__What the exercise asks__
Among the records that follow, set down only the lines from the one containing "212 167 3.15" to the one containing "129 550 3.18", both included, exactly.

──────────

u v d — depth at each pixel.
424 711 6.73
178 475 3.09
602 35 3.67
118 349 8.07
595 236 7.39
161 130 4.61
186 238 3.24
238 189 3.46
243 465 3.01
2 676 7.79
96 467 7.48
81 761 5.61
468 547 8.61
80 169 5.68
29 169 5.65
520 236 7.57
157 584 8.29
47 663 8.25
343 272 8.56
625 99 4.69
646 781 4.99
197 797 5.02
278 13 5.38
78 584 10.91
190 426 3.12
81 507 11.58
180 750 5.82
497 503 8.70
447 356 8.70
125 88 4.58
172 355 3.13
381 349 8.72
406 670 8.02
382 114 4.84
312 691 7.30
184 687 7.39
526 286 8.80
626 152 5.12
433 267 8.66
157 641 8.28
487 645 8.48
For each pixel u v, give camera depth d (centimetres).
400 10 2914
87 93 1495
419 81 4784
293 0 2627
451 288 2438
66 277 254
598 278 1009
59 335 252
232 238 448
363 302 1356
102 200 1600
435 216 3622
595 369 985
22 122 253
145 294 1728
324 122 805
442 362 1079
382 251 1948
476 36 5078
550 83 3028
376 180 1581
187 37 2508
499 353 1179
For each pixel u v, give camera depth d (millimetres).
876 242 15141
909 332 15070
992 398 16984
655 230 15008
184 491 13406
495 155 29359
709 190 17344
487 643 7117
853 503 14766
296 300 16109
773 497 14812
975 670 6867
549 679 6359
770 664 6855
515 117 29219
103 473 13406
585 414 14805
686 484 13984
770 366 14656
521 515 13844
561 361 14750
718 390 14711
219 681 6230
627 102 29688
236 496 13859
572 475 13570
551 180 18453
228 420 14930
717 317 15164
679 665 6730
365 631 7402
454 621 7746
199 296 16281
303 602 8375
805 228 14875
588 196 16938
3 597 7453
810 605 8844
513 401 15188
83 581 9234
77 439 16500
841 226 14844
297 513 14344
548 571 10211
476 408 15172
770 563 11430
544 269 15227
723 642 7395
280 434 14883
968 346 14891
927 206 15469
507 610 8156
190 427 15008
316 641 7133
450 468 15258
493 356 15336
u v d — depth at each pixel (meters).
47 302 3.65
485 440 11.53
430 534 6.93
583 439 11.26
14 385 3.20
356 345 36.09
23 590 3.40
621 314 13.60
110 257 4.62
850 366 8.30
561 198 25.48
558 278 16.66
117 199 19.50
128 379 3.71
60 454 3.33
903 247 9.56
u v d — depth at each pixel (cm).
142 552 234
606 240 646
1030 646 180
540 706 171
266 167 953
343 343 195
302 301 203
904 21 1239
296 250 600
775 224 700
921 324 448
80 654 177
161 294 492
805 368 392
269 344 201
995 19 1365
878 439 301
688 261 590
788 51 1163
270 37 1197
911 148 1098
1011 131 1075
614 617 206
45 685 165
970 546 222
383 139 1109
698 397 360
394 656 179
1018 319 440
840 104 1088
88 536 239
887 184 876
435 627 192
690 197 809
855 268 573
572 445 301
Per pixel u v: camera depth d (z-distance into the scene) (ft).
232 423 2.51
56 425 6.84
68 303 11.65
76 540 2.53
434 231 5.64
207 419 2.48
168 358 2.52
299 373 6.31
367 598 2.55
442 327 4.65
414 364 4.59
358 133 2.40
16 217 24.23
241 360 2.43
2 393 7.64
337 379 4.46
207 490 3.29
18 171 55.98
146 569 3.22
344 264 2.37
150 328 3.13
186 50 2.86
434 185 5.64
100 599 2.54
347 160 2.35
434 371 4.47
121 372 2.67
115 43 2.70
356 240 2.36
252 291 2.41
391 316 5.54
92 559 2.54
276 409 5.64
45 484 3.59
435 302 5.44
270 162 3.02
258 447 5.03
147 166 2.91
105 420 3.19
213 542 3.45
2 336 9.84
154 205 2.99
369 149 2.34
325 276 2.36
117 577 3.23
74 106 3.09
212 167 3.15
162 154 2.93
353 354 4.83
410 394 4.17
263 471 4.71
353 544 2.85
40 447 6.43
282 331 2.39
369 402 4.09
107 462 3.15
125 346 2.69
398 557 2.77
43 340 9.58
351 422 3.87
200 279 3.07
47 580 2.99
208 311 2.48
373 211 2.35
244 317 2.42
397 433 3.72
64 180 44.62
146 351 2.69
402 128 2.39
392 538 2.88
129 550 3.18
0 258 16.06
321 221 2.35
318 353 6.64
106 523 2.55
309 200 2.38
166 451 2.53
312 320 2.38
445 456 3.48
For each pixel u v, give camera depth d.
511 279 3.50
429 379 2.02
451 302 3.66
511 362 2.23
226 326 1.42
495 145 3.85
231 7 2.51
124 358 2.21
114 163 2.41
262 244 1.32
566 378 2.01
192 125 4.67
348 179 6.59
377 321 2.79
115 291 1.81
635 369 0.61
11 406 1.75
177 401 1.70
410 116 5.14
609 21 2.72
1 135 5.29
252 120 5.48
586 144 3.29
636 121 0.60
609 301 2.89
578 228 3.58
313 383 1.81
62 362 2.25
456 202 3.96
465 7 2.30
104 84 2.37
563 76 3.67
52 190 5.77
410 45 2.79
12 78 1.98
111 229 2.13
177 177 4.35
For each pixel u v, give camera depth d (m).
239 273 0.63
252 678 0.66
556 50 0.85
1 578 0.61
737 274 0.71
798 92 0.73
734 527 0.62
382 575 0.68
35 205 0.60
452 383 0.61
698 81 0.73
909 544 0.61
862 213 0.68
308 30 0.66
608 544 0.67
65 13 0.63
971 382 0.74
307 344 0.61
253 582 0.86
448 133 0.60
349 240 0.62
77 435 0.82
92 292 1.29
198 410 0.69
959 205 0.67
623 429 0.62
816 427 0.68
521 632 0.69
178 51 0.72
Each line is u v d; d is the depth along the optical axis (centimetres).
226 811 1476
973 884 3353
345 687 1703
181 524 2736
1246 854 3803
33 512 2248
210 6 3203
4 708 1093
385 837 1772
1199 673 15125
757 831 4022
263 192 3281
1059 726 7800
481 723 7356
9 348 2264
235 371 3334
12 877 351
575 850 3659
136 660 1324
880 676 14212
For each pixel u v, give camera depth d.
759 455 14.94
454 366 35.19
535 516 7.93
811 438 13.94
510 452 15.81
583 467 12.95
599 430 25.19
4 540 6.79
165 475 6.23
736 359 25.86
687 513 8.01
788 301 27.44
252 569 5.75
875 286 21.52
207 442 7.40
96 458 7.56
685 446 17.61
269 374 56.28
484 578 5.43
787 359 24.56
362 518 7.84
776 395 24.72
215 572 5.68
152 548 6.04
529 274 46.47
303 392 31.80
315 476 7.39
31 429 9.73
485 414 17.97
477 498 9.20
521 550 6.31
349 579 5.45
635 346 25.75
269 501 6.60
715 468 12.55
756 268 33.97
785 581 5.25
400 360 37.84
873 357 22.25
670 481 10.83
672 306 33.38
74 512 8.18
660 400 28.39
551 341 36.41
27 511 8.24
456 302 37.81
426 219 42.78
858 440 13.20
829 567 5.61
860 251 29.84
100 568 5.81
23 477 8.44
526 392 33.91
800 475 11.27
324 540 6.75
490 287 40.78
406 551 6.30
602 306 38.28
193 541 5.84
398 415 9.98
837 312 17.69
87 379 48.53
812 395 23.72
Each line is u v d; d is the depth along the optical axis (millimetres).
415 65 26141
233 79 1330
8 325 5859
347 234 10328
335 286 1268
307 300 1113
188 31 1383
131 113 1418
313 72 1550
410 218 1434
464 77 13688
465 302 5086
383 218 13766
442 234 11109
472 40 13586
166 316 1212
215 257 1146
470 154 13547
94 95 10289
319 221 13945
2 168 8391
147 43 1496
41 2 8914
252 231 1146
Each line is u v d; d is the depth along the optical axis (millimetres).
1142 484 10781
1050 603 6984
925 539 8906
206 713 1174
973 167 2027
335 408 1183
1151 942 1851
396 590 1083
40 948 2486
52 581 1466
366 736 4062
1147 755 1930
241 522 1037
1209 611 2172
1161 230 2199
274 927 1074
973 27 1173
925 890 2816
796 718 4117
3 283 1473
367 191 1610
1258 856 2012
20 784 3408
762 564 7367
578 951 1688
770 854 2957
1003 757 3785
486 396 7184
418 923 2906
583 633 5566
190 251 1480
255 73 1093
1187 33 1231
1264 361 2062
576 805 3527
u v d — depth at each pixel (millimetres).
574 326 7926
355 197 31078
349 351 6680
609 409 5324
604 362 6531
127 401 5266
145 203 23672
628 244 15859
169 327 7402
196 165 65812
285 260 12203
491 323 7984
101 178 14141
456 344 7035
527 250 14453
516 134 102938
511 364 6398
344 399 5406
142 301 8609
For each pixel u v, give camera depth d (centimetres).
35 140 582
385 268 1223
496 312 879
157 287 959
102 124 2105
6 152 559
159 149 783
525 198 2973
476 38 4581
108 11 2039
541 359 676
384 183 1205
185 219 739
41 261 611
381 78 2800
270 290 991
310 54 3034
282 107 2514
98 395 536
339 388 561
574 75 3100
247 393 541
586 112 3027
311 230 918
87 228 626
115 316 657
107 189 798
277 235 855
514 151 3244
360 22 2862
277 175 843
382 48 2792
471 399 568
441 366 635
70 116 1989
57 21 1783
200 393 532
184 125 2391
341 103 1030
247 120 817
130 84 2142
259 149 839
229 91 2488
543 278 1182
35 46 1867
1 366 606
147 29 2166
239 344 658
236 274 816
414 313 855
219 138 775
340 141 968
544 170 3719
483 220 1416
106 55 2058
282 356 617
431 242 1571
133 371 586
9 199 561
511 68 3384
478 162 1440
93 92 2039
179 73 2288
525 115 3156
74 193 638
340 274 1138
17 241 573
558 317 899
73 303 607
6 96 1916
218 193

──────────

__Problem solution__
212 167 3.15
162 154 2.93
353 354 4.83
410 394 4.17
263 471 4.71
353 544 2.85
40 447 6.43
282 331 2.39
369 402 4.09
107 462 3.15
125 346 2.69
398 557 2.77
43 340 9.58
351 422 3.87
200 279 3.07
47 580 2.99
208 311 2.48
373 211 2.35
244 317 2.42
397 433 3.72
64 180 44.62
146 351 2.69
402 128 2.39
392 538 2.88
129 550 3.18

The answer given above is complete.